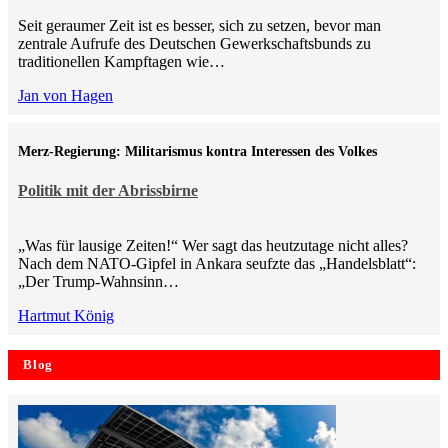
Seit geraumer Zeit ist es besser, sich zu setzen, bevor man
zentrale Aufrufe des Deutschen Gewerkschaftsbunds zu
traditionellen Kampftagen wie…
Jan von Hagen
Merz-Regierung: Militarismus kontra Inte­ressen des Volkes
Politik mit der Abrissbirne
„Was für lausige Zeiten!“ Wer sagt das heutzutage nicht alles?
Nach dem NATO-Gipfel in Ankara seufzte das „Handelsblatt“:
„Der Trump-Wahnsinn…
Hartmut König
Blog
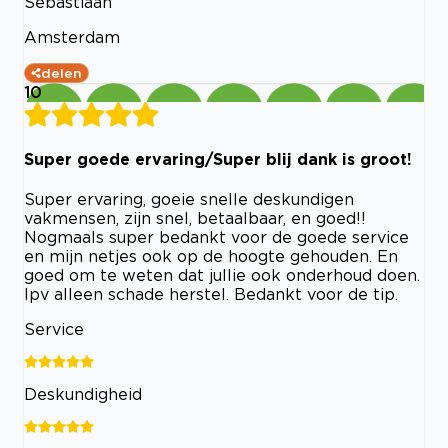
Sebastiaan
Amsterdam
delen
10
Super goede ervaring/Super blij dank is groot!
Super ervaring, goeie snelle deskundigen
vakmensen, zijn snel, betaalbaar, en goed!!
Nogmaals super bedankt voor de goede service
en mijn netjes ook op de hoogte gehouden. En
goed om te weten dat jullie ook onderhoud doen.
Ipv alleen schade herstel. Bedankt voor de tip.
Service
Deskundigheid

Problem requirements >>
When you reach a picture in the records above, pass over it and transcribe the rest exactly.

Result of this task >>
Seit geraumer Zeit ist es besser, sich zu setzen, bevor man
zentrale Aufrufe des Deutschen Gewerkschaftsbunds zu
traditionellen Kampftagen wie…
Jan von Hagen
Merz-Regierung: Militarismus kontra Inte­ressen des Volkes
Politik mit der Abrissbirne
„Was für lausige Zeiten!“ Wer sagt das heutzutage nicht alles?
Nach dem NATO-Gipfel in Ankara seufzte das „Handelsblatt“:
„Der Trump-Wahnsinn…
Hartmut König
Blog
Sebastiaan
Amsterdam
delen
10
Super goede ervaring/Super blij dank is groot!
Super ervaring, goeie snelle deskundigen
vakmensen, zijn snel, betaalbaar, en goed!!
Nogmaals super bedankt voor de goede service
en mijn netjes ook op de hoogte gehouden. En
goed om te weten dat jullie ook onderhoud doen.
Ipv alleen schade herstel. Bedankt voor de tip.
Service
Deskundigheid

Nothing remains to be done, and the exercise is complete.